Your goal
Arrange the lines below as a numbered list, skipping any blank lines and leaving the pictures out.

Data block
┄┄┄┄┄┄

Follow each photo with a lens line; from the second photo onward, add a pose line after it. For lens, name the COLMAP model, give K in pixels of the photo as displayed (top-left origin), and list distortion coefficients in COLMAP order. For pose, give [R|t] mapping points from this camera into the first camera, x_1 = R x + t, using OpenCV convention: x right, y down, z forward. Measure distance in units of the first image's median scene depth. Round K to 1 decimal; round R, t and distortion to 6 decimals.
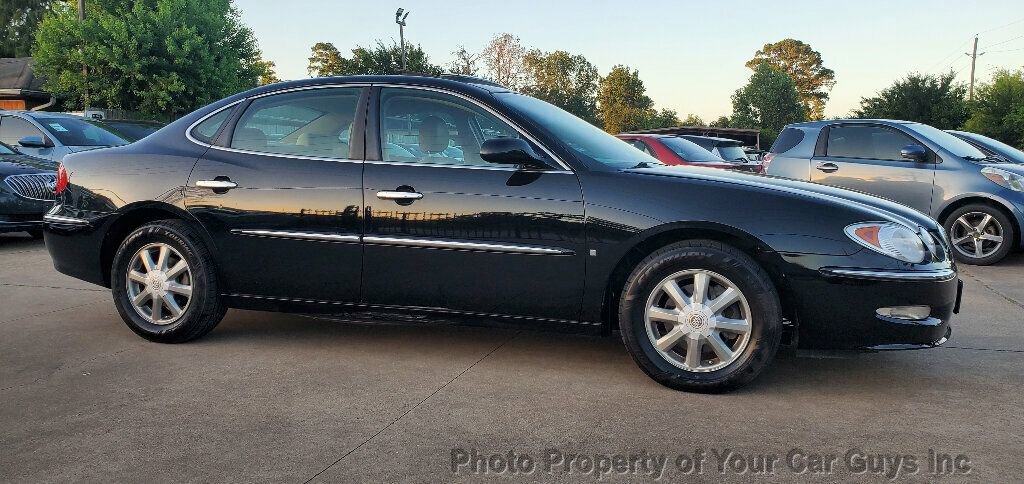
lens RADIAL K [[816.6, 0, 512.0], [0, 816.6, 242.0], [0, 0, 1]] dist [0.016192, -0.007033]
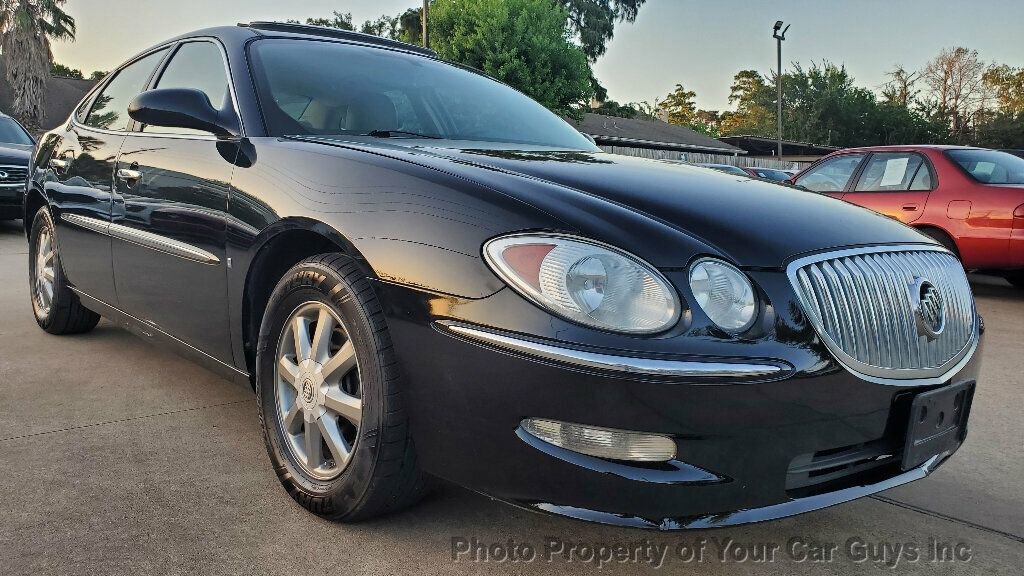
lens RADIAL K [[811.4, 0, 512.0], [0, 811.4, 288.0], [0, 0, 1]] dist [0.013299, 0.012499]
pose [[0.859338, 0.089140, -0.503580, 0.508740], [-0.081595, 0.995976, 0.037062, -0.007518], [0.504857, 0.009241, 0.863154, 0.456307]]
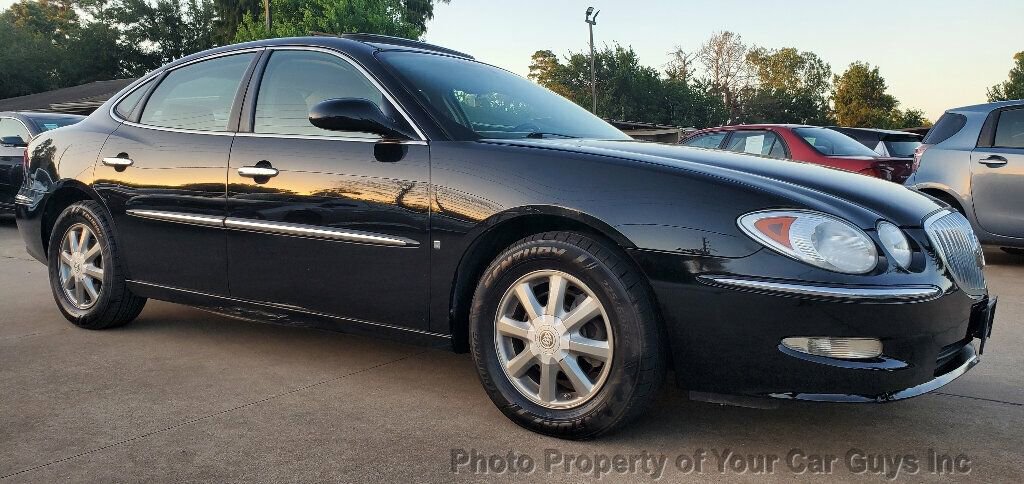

┄┄┄┄┄┄

Written solution
1. Follow each photo with a lens line; from the second photo onward, add a pose line after it. For lens, name the COLMAP model, give K in pixels of the photo as displayed (top-left origin), and list distortion coefficients in COLMAP order. For pose, give [R|t] mapping points from this camera into the first camera, x_1 = R x + t, using OpenCV convention: x right, y down, z forward. Measure distance in units of the first image's median scene depth. Round K to 1 decimal; round R, t and distortion to 6 decimals.
2. lens RADIAL K [[816.6, 0, 512.0], [0, 816.6, 242.0], [0, 0, 1]] dist [0.016192, -0.007033]
3. lens RADIAL K [[811.4, 0, 512.0], [0, 811.4, 288.0], [0, 0, 1]] dist [0.013299, 0.012499]
4. pose [[0.859338, 0.089140, -0.503580, 0.508740], [-0.081595, 0.995976, 0.037062, -0.007518], [0.504857, 0.009241, 0.863154, 0.456307]]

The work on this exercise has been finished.